- **Your instructions**
For each line below that holds "Johannesburg", return the line as it stands.

START Input data

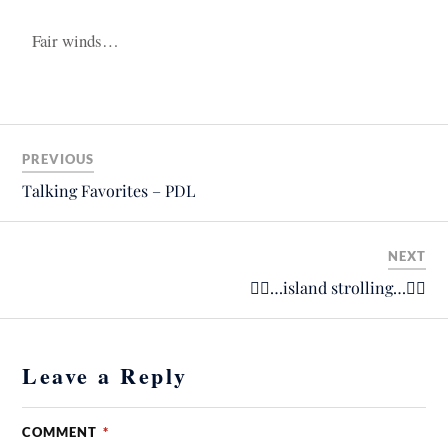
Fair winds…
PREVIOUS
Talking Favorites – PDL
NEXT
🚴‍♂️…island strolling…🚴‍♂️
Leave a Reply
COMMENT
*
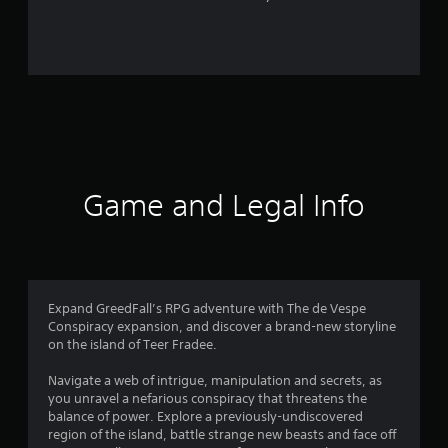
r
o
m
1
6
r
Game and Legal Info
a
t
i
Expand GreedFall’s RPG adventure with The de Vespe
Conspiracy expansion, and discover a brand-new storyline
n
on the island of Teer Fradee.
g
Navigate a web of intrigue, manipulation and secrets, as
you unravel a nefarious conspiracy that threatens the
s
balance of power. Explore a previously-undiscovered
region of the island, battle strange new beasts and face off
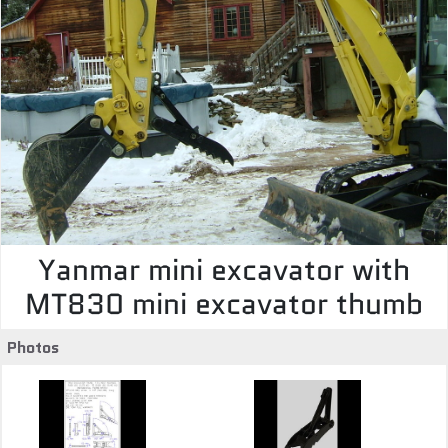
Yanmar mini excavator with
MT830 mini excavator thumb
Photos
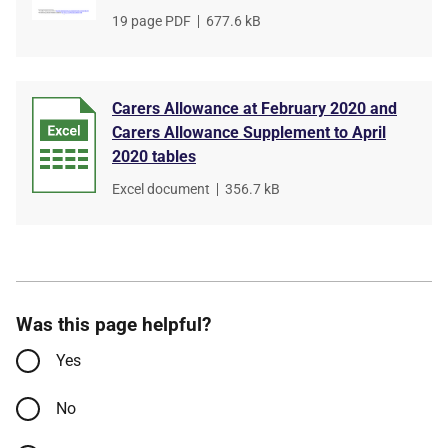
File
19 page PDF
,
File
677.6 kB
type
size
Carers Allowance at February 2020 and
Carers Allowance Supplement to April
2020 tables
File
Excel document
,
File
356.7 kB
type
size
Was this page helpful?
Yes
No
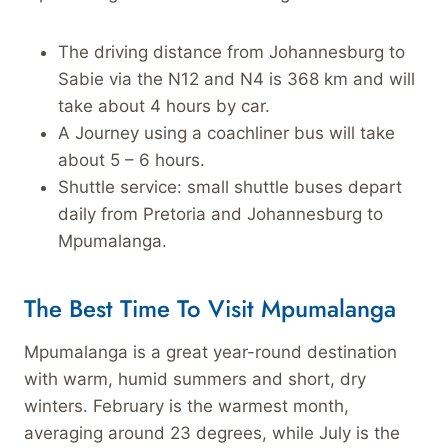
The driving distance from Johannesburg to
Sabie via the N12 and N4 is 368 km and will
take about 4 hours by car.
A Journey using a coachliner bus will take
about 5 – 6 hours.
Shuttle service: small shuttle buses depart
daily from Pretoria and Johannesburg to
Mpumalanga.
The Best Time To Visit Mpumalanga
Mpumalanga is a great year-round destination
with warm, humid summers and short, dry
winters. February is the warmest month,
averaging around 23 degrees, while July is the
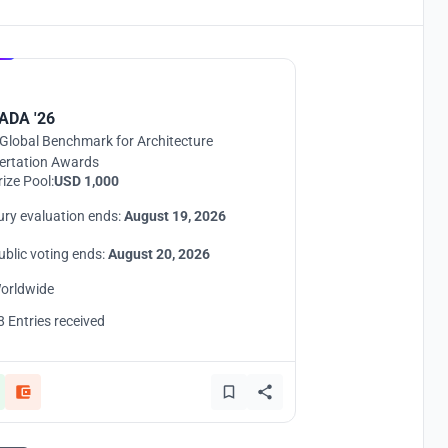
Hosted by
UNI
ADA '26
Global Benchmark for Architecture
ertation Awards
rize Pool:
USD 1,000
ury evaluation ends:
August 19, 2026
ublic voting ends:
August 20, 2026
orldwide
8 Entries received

END Input data

- **Written answer**
The driving distance from Johannesburg to
daily from Pretoria and Johannesburg to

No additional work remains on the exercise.